- Born: Charles Augustus Goodrich 1790
- Died: June 4, 1862 (aged 71–72)
- Occupation: Author

= Charles A. Goodrich =

American author and Congregational minister

Reverend Charles Augustus Goodrich (1790 – June 4, 1862) was an American writer and Congregational minister, who popularized the motto "a place for everything and everything in its place". His uncle was Chauncey Goodrich; his siblings included a brother Samuel Griswold Goodrich, and a sister, Abigail Goodrich Whittlesey.

==Life and works==
Goodrich graduated from Yale University in 1812, studied theology and was ordained in 1816 and became pastor of the 1st Congregational Church in Worcester, Massachusetts. In 1820 he moved to Berlin, Connecticut, and in 1848 to Hartford, where he held a pastorate. He was also a member of the Connecticut Senate. Goodrich was associated with his brother Samuel (who published as Peter Parley) in writing books for the young.
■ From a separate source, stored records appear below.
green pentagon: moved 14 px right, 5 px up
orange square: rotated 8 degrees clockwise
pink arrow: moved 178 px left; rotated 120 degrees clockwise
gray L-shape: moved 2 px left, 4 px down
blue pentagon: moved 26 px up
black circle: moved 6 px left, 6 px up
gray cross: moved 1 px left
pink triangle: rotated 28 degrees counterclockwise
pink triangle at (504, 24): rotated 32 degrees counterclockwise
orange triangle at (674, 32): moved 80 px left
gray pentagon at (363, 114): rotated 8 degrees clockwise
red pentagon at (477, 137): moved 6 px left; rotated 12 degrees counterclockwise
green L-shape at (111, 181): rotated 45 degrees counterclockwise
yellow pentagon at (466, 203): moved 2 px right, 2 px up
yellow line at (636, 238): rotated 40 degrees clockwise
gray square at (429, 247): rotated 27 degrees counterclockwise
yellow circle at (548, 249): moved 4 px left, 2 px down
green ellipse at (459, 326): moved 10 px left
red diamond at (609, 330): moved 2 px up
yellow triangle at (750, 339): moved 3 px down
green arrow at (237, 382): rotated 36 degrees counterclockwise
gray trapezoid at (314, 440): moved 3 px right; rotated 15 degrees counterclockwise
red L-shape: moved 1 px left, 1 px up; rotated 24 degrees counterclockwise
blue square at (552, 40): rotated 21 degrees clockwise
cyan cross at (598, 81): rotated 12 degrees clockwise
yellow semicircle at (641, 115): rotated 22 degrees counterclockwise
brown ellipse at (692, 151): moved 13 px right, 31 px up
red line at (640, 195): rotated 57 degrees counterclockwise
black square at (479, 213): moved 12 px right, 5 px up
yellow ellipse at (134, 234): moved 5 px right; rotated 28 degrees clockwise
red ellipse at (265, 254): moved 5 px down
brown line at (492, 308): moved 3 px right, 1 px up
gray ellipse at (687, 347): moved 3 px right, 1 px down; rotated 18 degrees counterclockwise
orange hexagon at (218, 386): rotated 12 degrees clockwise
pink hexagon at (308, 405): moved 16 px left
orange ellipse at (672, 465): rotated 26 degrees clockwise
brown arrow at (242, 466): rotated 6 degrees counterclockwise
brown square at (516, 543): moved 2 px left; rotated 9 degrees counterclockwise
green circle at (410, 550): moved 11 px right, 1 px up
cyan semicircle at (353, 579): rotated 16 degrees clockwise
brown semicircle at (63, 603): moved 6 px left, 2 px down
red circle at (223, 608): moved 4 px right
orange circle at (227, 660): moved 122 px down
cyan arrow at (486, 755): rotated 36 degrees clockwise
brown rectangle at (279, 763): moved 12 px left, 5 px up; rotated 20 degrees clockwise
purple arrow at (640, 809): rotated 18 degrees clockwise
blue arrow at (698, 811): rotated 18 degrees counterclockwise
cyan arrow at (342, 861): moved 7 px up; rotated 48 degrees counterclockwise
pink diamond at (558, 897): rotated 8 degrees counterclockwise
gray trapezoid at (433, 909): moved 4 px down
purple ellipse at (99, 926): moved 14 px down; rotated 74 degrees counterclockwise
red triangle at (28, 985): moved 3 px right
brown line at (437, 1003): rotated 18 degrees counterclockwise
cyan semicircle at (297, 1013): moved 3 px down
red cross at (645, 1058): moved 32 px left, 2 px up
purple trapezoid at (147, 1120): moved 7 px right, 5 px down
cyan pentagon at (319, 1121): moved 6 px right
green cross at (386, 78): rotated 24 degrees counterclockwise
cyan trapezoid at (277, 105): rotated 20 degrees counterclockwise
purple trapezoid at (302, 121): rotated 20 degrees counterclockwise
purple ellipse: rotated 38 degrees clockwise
He was the author of several books: View of Religions (1829); Lives of the Signers of the Declaration of independence (1829); History of the United States of America (1822); Family Tourist (1848); Family Sabbath-Day Miscellany (1855); Geography of the Chief Places mentioned in the Bible (1855); Greek Grammar (1855); Child's History of the United States (1855); Bible History of Prayer (1855); Great Events of American History; Outlines of Geography; and Universal Traveller.

==Epigram==
Goodrich is known for having the first printed citation of the epigram: "Have a place for every thing, and keep every thing in its proper place. The phrase was published in an article called "Neatness" which Goodrich published in The Ohio Repository (Canton, Ohio), in December 1827. The idea that everything should have a place, and that everything should be returned to this place subsequently appeared in later texts:

- In 1841 the phrase was used in a modified version in an item headed "Brother Jonathan's Wife's Advice to her Daughter on her Marriage", in the Hagerstown Mail, Maryland: "A place for everything and everything in time are good family mottos."
- In Masterman Ready, or the Wreck of the Pacific, in 1842, Frederick Marryat wrote, "In a well-conducted man-of-war every thing is in its place, and there is a place for every thing."
- It appears also in a book printed in 1857 by D. Appleton & Co. of New York with the same title: A Place for Everything and Everything In Its Place".

==Honors and memberships==
Elected a member of the American Antiquarian Society in 1820.